H. hat sehr viel geschrieben, Ausgaben und Abhandlungen, aber noch weit mehr geplant, als zur Ausführung kam. Sein beweglicher, unruhiger Geist hinderte ihn nur zu oft an der Vollendung bereits begonnener Arbeiten. Von romanischen Texten erwähne ich Amis et Amiles und Jourdain de Blaivies 1852, 2. Aufl. 1882; Girartz de Rossilho 1855; Primavera y flor de romances 1856 ((mit Ferd. Wolf zusammen); Joufrois 1880 (mit Muncker); Brut 1877 (mit Vollmoeller). Unvollendet blieben eine Ausgabe der Chanson de Roland und von Karl’s d. Gr. Pilgerfahrt. Von deutschen Texten erwähne ich das Hildebrandslied 1850 (mit Vollmer) und Lutwin’s Adam und Eva 1881 (mit Wilhelm Meyer). Zahlreiche textkritische und litterargeschichtliche Abhandlungen, so besonders über Gudrun und Nibelungenlied, veröffentlichte H. in den Schriften der Münchener Akademie und in Fachzeitschriften. Für Conjecturalkritik war H. ganz besonders befähigt, da besaß er eine Genialität des Räthselrathens, einen intuitiven Scharfsinn, der sich nicht lehren noch lernen läßt. Oft erlebte er die Bestätigung seiner Besserungsvorschläge durch neue Textfunde. Aber zu großen zusammenfassenden Arbeiten kam H. nicht. Wie in seinen Vorlesungen so blieb er auch in seinen Schriften mehr nur der geniale Anreger. Was er schrieb und sprach, trug alles den Stempel seiner ursprünglichen persönlichen Eigenart, die sich immer rückhaltlos und rücksichtslos gab. Seine geistige Anlage wahrte ihm volle Freiheit und Selbständigkeit, auf wissenschaftlichen Schulstreit sah er mit überlegenem Humor herunter. H. lehrte immer nur durchs Beispiel, anschaulich und drastisch; wohlgeordnete, systematische Darstellung liebte er nicht. Und doch schöpfte er immer aus dem Vollen und sah vieles, was den Andern entging. Ein solcher Mann machte natürlich nie Schule, aber er spendete aus dem reichen Schatz seines selbständigen Wissens gern und freudig allen, die zu ihm kamen. So hat er auf viele Germanisten und Romanisten belebend und anregend gewirkt und ein großer Kreis dankbarer Zuhörer und Schüler bewahrt noch immer diesem [438] höchst eigenartigen Gelehrten tief dankbares Andenken, vor allem auch dem Gedanken seines Lebens, der Vereinigung mittelhochdeutscher und altfranzösischer Studien, deren Vernachlässigung unser Urtheil beschränkt und einseitig machen müßte.

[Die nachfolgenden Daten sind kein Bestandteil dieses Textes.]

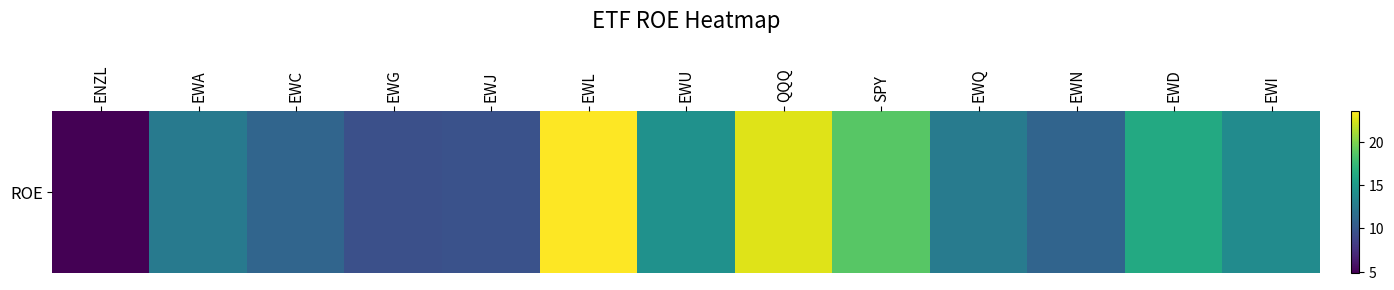

Reading right to left, extract all data points from this chart.

EWI=13.9	EWD=16.2	EWN=10.9	EWQ=12.7	SPY=18.7	QQQ=22.7	EWU=14.4	EWL=23.6	EWJ=9.6	EWG=9.4	EWC=10.9	EWA=12.5	ENZL=4.9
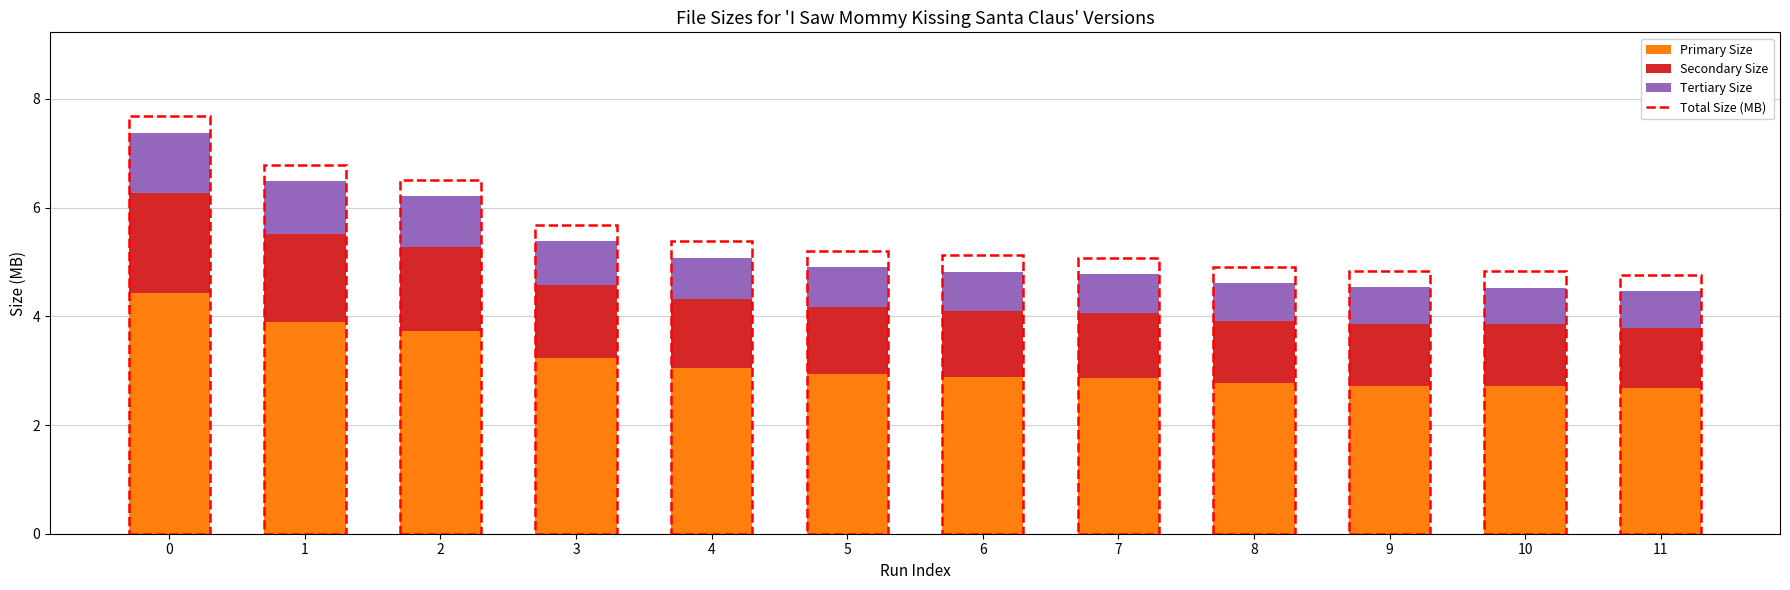

Read the Primary Size value at 8.

2.8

W. Golther, Zeitschr. f. deutsche Philologie 24, 63–67. – W. Hertz, Gedächtnißrede auf Konrad Hofmann. München 1892, Verlag der Akademie d. Wissenschaften. W. Hertz gibt ein vollständiges Verzeichniß der Schriften u. Ausgaben. Vgl. dieselbe Rede in d. Allg. Zeitung 1892, Beil. Nr. 81.